Here is a set of records. Copy them all exactly.

==== Input material ====

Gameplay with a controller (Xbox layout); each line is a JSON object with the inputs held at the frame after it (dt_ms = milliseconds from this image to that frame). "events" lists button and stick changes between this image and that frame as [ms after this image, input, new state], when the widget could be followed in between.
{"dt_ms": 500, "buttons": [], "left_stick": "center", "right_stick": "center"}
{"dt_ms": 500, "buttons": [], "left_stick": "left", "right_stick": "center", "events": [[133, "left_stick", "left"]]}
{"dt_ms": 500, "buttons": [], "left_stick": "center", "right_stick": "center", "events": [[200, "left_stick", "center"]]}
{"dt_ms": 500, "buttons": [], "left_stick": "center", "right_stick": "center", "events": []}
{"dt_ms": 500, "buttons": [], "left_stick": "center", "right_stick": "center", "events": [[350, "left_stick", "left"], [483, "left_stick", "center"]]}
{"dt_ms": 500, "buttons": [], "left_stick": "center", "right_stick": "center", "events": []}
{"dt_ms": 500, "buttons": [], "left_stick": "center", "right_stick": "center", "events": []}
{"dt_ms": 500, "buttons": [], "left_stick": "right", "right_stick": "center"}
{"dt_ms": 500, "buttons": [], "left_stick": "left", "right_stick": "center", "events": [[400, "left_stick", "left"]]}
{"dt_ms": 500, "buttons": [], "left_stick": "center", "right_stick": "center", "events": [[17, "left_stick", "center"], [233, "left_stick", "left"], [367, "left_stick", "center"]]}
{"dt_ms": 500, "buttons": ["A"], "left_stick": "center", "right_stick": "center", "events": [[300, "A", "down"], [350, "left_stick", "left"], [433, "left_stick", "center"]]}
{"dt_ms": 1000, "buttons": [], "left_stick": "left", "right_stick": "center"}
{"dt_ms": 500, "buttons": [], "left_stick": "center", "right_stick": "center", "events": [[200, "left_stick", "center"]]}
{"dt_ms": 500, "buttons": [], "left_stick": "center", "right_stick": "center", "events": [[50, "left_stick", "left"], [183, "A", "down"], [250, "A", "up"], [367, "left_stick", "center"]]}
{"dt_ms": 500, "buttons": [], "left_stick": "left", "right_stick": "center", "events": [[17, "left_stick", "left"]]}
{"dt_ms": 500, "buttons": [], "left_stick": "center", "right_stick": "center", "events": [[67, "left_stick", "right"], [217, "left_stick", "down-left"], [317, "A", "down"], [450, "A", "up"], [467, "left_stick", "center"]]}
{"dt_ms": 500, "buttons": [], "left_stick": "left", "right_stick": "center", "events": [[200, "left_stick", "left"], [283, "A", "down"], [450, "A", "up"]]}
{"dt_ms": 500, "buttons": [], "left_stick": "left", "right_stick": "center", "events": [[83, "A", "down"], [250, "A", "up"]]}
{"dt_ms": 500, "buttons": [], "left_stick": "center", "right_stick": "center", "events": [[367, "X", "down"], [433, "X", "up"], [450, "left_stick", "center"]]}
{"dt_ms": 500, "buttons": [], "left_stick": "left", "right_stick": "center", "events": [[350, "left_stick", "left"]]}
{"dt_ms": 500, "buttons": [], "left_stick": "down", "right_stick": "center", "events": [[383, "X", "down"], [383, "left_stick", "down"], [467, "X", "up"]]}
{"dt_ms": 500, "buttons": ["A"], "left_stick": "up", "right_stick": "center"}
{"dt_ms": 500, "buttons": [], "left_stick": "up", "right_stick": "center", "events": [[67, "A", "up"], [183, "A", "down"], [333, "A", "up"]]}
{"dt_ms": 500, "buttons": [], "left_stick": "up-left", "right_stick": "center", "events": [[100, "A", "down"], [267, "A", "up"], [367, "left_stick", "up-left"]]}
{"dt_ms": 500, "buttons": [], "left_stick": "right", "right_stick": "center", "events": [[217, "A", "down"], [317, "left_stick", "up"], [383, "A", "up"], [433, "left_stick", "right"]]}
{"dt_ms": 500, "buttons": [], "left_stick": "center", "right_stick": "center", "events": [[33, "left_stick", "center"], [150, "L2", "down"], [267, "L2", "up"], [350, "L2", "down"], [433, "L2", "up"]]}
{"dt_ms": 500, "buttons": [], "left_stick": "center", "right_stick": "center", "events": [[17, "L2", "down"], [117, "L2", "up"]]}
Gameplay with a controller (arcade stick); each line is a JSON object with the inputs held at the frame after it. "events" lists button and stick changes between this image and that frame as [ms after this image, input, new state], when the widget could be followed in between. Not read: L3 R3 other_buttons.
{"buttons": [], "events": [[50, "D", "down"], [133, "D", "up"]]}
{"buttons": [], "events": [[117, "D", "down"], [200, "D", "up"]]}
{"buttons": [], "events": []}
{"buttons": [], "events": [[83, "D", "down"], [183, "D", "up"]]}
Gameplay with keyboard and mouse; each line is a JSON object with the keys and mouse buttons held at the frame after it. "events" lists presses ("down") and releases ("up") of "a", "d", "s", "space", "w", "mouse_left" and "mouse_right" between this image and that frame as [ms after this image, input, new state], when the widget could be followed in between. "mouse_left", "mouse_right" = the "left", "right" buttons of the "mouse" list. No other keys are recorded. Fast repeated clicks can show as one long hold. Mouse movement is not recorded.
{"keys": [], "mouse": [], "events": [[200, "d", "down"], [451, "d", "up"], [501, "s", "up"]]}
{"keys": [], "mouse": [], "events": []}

====

Exercise solution
Gameplay with a controller (Xbox layout); each line is a JSON object with the inputs held at the frame after it (dt_ms = milliseconds from this image to that frame). "events" lists button and stick changes between this image and that frame as [ms after this image, input, new state], when the widget could be followed in between.
{"dt_ms": 500, "buttons": [], "left_stick": "center", "right_stick": "center"}
{"dt_ms": 500, "buttons": [], "left_stick": "left", "right_stick": "center", "events": [[133, "left_stick", "left"]]}
{"dt_ms": 500, "buttons": [], "left_stick": "center", "right_stick": "center", "events": [[200, "left_stick", "center"]]}
{"dt_ms": 500, "buttons": [], "left_stick": "center", "right_stick": "center", "events": []}
{"dt_ms": 500, "buttons": [], "left_stick": "center", "right_stick": "center", "events": [[350, "left_stick", "left"], [483, "left_stick", "center"]]}
{"dt_ms": 500, "buttons": [], "left_stick": "center", "right_stick": "center", "events": []}
{"dt_ms": 500, "buttons": [], "left_stick": "center", "right_stick": "center", "events": []}
{"dt_ms": 500, "buttons": [], "left_stick": "right", "right_stick": "center"}
{"dt_ms": 500, "buttons": [], "left_stick": "left", "right_stick": "center", "events": [[400, "left_stick", "left"]]}
{"dt_ms": 500, "buttons": [], "left_stick": "center", "right_stick": "center", "events": [[17, "left_stick", "center"], [233, "left_stick", "left"], [367, "left_stick", "center"]]}
{"dt_ms": 500, "buttons": ["A"], "left_stick": "center", "right_stick": "center", "events": [[300, "A", "down"], [350, "left_stick", "left"], [433, "left_stick", "center"]]}
{"dt_ms": 1000, "buttons": [], "left_stick": "left", "right_stick": "center"}
{"dt_ms": 500, "buttons": [], "left_stick": "center", "right_stick": "center", "events": [[200, "left_stick", "center"]]}
{"dt_ms": 500, "buttons": [], "left_stick": "center", "right_stick": "center", "events": [[50, "left_stick", "left"], [183, "A", "down"], [250, "A", "up"], [367, "left_stick", "center"]]}
{"dt_ms": 500, "buttons": [], "left_stick": "left", "right_stick": "center", "events": [[17, "left_stick", "left"]]}
{"dt_ms": 500, "buttons": [], "left_stick": "center", "right_stick": "center", "events": [[67, "left_stick", "right"], [217, "left_stick", "down-left"], [317, "A", "down"], [450, "A", "up"], [467, "left_stick", "center"]]}
{"dt_ms": 500, "buttons": [], "left_stick": "left", "right_stick": "center", "events": [[200, "left_stick", "left"], [283, "A", "down"], [450, "A", "up"]]}
{"dt_ms": 500, "buttons": [], "left_stick": "left", "right_stick": "center", "events": [[83, "A", "down"], [250, "A", "up"]]}
{"dt_ms": 500, "buttons": [], "left_stick": "center", "right_stick": "center", "events": [[367, "X", "down"], [433, "X", "up"], [450, "left_stick", "center"]]}
{"dt_ms": 500, "buttons": [], "left_stick": "left", "right_stick": "center", "events": [[350, "left_stick", "left"]]}
{"dt_ms": 500, "buttons": [], "left_stick": "down", "right_stick": "center", "events": [[383, "X", "down"], [383, "left_stick", "down"], [467, "X", "up"]]}
{"dt_ms": 500, "buttons": ["A"], "left_stick": "up", "right_stick": "center"}
{"dt_ms": 500, "buttons": [], "left_stick": "up", "right_stick": "center", "events": [[67, "A", "up"], [183, "A", "down"], [333, "A", "up"]]}
{"dt_ms": 500, "buttons": [], "left_stick": "up-left", "right_stick": "center", "events": [[100, "A", "down"], [267, "A", "up"], [367, "left_stick", "up-left"]]}
{"dt_ms": 500, "buttons": [], "left_stick": "right", "right_stick": "center", "events": [[217, "A", "down"], [317, "left_stick", "up"], [383, "A", "up"], [433, "left_stick", "right"]]}
{"dt_ms": 500, "buttons": [], "left_stick": "center", "right_stick": "center", "events": [[33, "left_stick", "center"], [150, "L2", "down"], [267, "L2", "up"], [350, "L2", "down"], [433, "L2", "up"]]}
{"dt_ms": 500, "buttons": [], "left_stick": "center", "right_stick": "center", "events": [[17, "L2", "down"], [117, "L2", "up"]]}
Gameplay with a controller (arcade stick); each line is a JSON object with the inputs held at the frame after it. "events" lists button and stick changes between this image and that frame as [ms after this image, input, new state], when the widget could be followed in between. Not read: L3 R3 other_buttons.
{"buttons": [], "events": [[50, "D", "down"], [133, "D", "up"]]}
{"buttons": [], "events": [[117, "D", "down"], [200, "D", "up"]]}
{"buttons": [], "events": []}
{"buttons": [], "events": [[83, "D", "down"], [183, "D", "up"]]}
Gameplay with keyboard and mouse; each line is a JSON object with the keys and mouse buttons held at the frame after it. "events" lists presses ("down") and releases ("up") of "a", "d", "s", "space", "w", "mouse_left" and "mouse_right" between this image and that frame as [ms after this image, input, new state], when the widget could be followed in between. "mouse_left", "mouse_right" = the "left", "right" buttons of the "mouse" list. No other keys are recorded. Fast repeated clicks can show as one long hold. Mouse movement is not recorded.
{"keys": [], "mouse": [], "events": [[200, "d", "down"], [451, "d", "up"], [501, "s", "up"]]}
{"keys": [], "mouse": [], "events": []}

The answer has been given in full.